Nel Vaticano II troviamo un doppio modello ecclesiologico, ministeriale, magisteriale e governativo: uno, gerarchico e segnatamente clericale. E un altro, molto promettente, quando chiarisce il fondamento cristologico dei "tria munera" (parola, santificazione e governo) e, concretamente, il sacerdozio comune dei fedeli: questo non è per partecipazione del sacerdozio ministeriale, ma del sacerdozio di Cristo.
Come è noto, nel periodo postconciliare abbiamo assistito ad uno stallo – e successiva dimenticanza – di questo secondo modello. È ciò che, prima, ho definito "infarto teologico" del Concilio Vaticano II secondo cui è più importante la "collaborazione" con il ministero ordinato che la "partecipazione" al governo e al magistero ("regalità”), conferita da Cristo nel battesimo.
L'esperienza delle équipe ministeriali della diocesi di Poitiers (1994-2011), in sintonia con molte chiese del Terzo Mondo, continua ad essere referenziale allo sviluppo postconciliare di questo modello. E, con esso, a una necessaria revisione dell'identità e della spiritualità del ministero ordinato che, in quell'occasione, fu accompagnato da Ch. Theobald e silurato, nelle sue implicazioni e conseguenze organizzative, durante il pontificato di Benedetto XVI; di certo, con la sua acquiescenza.
Ma questo è un vento dello Spirito molto difficile da placare; e, meno ancora, da far tacere. Lo testimonia, ad esempio, la recente nomina di un laico, di una religiosa e di un diacono a "rappresentanti del vescovo" (i cosiddetti "vicari") nei rinominati "territori pastorali" (le vecchie “vicarie”) nelle diocesi svizzere di Losanna, Friburgo e Ginevra su iniziativa del loro arcivescovo, Charles Morerod; un perfetto anticipo penso, – perché non gli è mancato il coraggio evangelico – di questa Costituzione Apostolica; almeno su questo punto.

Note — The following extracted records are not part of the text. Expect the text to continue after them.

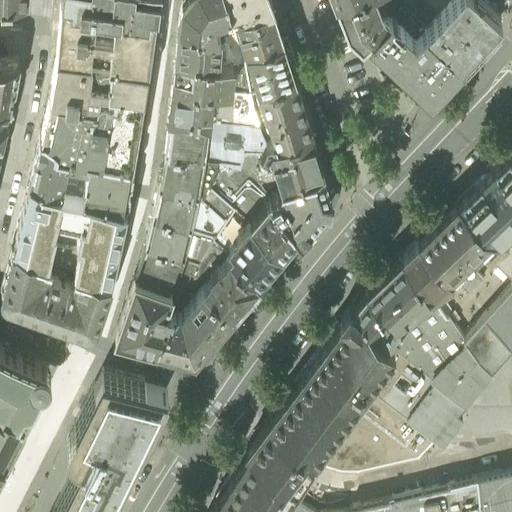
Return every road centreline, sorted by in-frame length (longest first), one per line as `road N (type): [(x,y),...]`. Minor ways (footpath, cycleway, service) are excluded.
road 1 (residential): [(220,402),(304,473),(343,486),(479,454)]
road 2 (unclassified): [(220,402),(387,193)]
road 3 (residential): [(0,220),(42,0)]
road 4 (residential): [(301,0),(366,174),(387,193)]
road 5 (unclassified): [(387,193),(511,67)]
road 6 (unclassified): [(154,511),(220,402)]
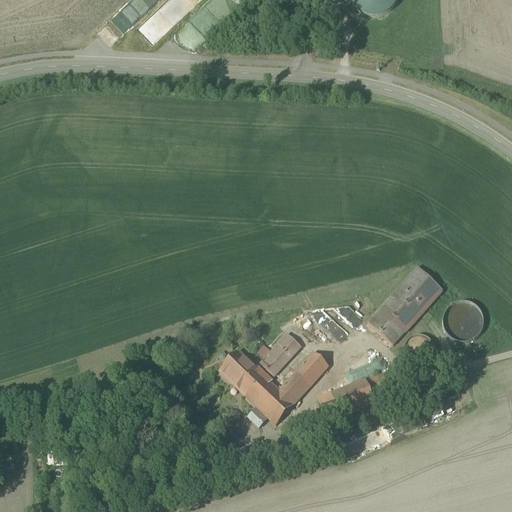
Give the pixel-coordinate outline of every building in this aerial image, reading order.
[(392,347),(442,292),(417,269),(367,324),(392,347)] [(444,332),(447,337),(451,341),(456,344),(462,345),(468,344),(474,341),(478,338),(482,331),(483,325),(482,317),(479,311),(473,307),(467,304),(460,304),(453,306),(447,311),(444,315),(443,321),(442,326),(444,332)] [(288,336),(260,365),(274,377),(301,348),(288,336)] [(428,340),(424,338),(419,337),(415,338),(411,340),(408,343),(406,347),(405,351),(405,356),(407,360),(410,363),(414,365),(419,366),(423,365),(427,363),(430,360),(432,356),(433,352),(433,347),(431,343),(428,340)] [(272,381),(258,368),(256,370),(238,352),(218,373),(253,405),(272,385),(270,383),(272,381)] [(272,385),(253,405),(275,426),(295,406),(328,368),(313,354),(278,391),(272,385)] [(388,373),(316,400),(325,424),(374,405),(370,395),(393,386),(388,373)] [(268,458),(263,444),(224,457),(232,481),(271,468),(268,458)] [(284,453),(268,458),(271,468),(280,465),(281,468),(288,465),(284,453)]
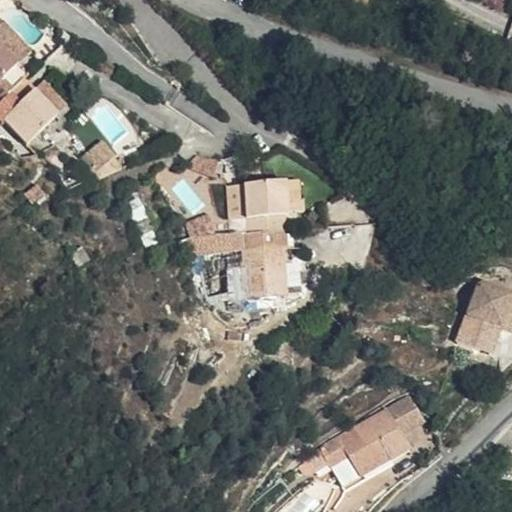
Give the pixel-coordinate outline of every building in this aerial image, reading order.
[(30,0),(0,0),(0,19),(9,17),(17,17),(24,20),(37,9),(30,0)] [(2,45),(0,46),(0,66),(13,86),(24,78),(2,45)] [(0,149),(12,166),(49,140),(29,111),(13,86),(0,66),(0,149)] [(40,104),(29,111),(49,140),(59,133),(40,104)] [(109,140),(85,150),(94,169),(117,159),(109,140)] [(83,181),(72,164),(50,178),(62,195),(83,181)] [(297,215),(293,178),(283,180),(288,215),(297,215)] [(246,229),(288,228),(288,215),(283,180),(240,184),(246,218),(246,229)] [(224,187),(229,217),(246,218),(240,184),(224,187)] [(207,234),(203,216),(180,220),(184,237),(207,234)] [(246,218),(229,217),(222,219),(224,233),(237,232),(246,229),(246,218)] [(289,245),(288,228),(246,229),(237,232),(239,250),(244,250),(247,298),(279,296),(290,296),(290,276),(289,245)] [(297,244),(289,245),(290,276),(297,275),(297,244)] [(478,285),(457,340),(479,348),(485,335),(495,339),(501,326),(506,314),(511,316),(511,292),(510,297),(505,296),(503,294),(503,288),(486,282),(483,282),(480,283),(478,285)] [(511,292),(503,288),(503,294),(505,296),(510,297),(511,292)] [(279,296),(247,298),(248,313),(280,311),(279,296)] [(511,316),(506,314),(501,326),(511,330),(511,316)] [(495,339),(485,335),(479,348),(489,353),(495,339)] [(420,435),(401,409),(314,473),(327,492),(341,511),(407,465),(397,450),(420,435)] [(511,442),(507,446),(496,456),(489,464),(476,480),(511,481),(511,442)] [(327,492),(314,473),(301,482),(314,500),(327,492)]
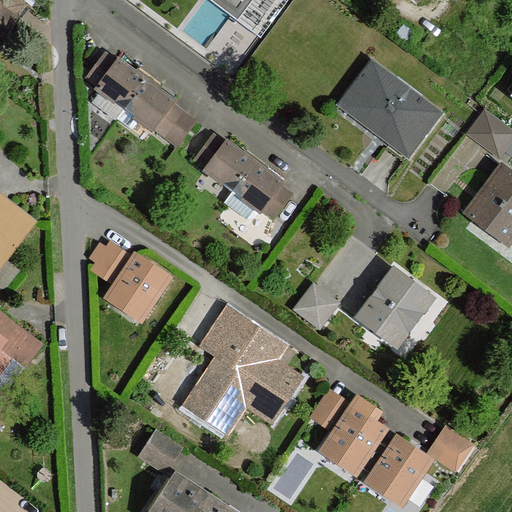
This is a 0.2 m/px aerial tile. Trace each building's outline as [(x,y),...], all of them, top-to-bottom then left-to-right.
[(0,0),(0,33),(5,37),(29,5),(22,0),(0,0)] [(212,0),(240,21),(255,0),(212,0)] [(100,88),(119,63),(107,54),(95,70),(88,79),(100,88)] [(99,89),(126,110),(147,82),(120,61),(119,63),(100,88),(99,89)] [(442,113),(373,62),(346,99),(396,137),(390,145),(408,158),(442,113)] [(174,102),(147,82),(126,110),(141,121),(153,130),(155,128),(172,103),(174,102)] [(185,113),(172,103),(155,128),(167,137),(185,113)] [(511,122),(488,107),(471,132),(506,154),(511,144),(511,122)] [(141,121),(126,110),(119,120),(134,131),(141,121)] [(209,170),(227,145),(215,136),(197,161),(209,170)] [(208,171),(235,191),(255,164),(229,143),(227,145),(209,170),(208,171)] [(282,183),(255,164),(235,191),(250,202),(262,211),(263,209),(281,185),(282,183)] [(486,196),(471,217),(505,242),(511,232),(511,172),(504,166),(482,193),(486,196)] [(294,194),(281,185),(263,209),(276,218),(294,194)] [(37,222),(0,194),(0,261),(4,265),(37,222)] [(118,284),(134,260),(110,244),(106,250),(98,262),(94,269),(118,284)] [(98,262),(106,250),(100,247),(92,258),(98,262)] [(138,256),(134,260),(118,284),(109,298),(127,310),(131,304),(147,313),(170,279),(138,256)] [(435,297),(397,269),(359,319),(397,347),(435,297)] [(340,303),(315,286),(297,310),(321,328),(340,303)] [(43,345),(0,312),(0,388),(6,393),(43,345)] [(214,336),(229,346),(240,353),(256,329),(230,312),(214,336)] [(283,348),(256,329),(240,353),(229,346),(223,355),(190,405),(229,430),(256,389),(280,407),(299,380),(274,363),(283,348)] [(337,431),(353,408),(329,392),(313,415),(337,431)] [(386,430),(353,408),(337,431),(324,451),(341,463),(345,457),(361,467),(377,443),(386,430)] [(472,446),(448,430),(432,453),(457,469),(472,446)] [(183,448),(159,432),(142,456),(167,473),(183,448)] [(429,458),(399,438),(390,451),(374,475),(370,482),(387,494),(391,488),(407,498),(432,461),(429,458)] [(390,451),(377,443),(361,467),(368,471),(374,475),(390,451)] [(200,511),(208,501),(175,479),(153,511),(200,511)] [(225,511),(208,501),(200,511),(225,511)]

C'è una seconda questione di fondo che la lettura di questo testo mi pone e che lascio ad un altro momento: fino a che punto questa riforma della Curia è – in sintonia con la "conversione del papato" guidata da papa Bergoglio - più corresponsabile che collegiale o primaziale? Prevedo già che Francesco stia facendo dei passi in questa direzione, ma, a mio parere, si tratta di un "processo" che, a seconda di come lo si guarda, è percepito come molto lento ed eccessivamente collegiale e poco corresponsabile; almeno, da buona parte dei cristiani dell'Europa occidentale. Ma anche smisurato da altri settori. Comincio a sospettare che si tratti di un compito che supera il papato stesso e che, fra non molto, dovrebbe portare alla convocazione e alla celebrazione di un Concilio Vaticano III per affrontarlo; unico modo per valutare e affrontare la minaccia di scisma che le minoranze ecclesiali amano ventilare.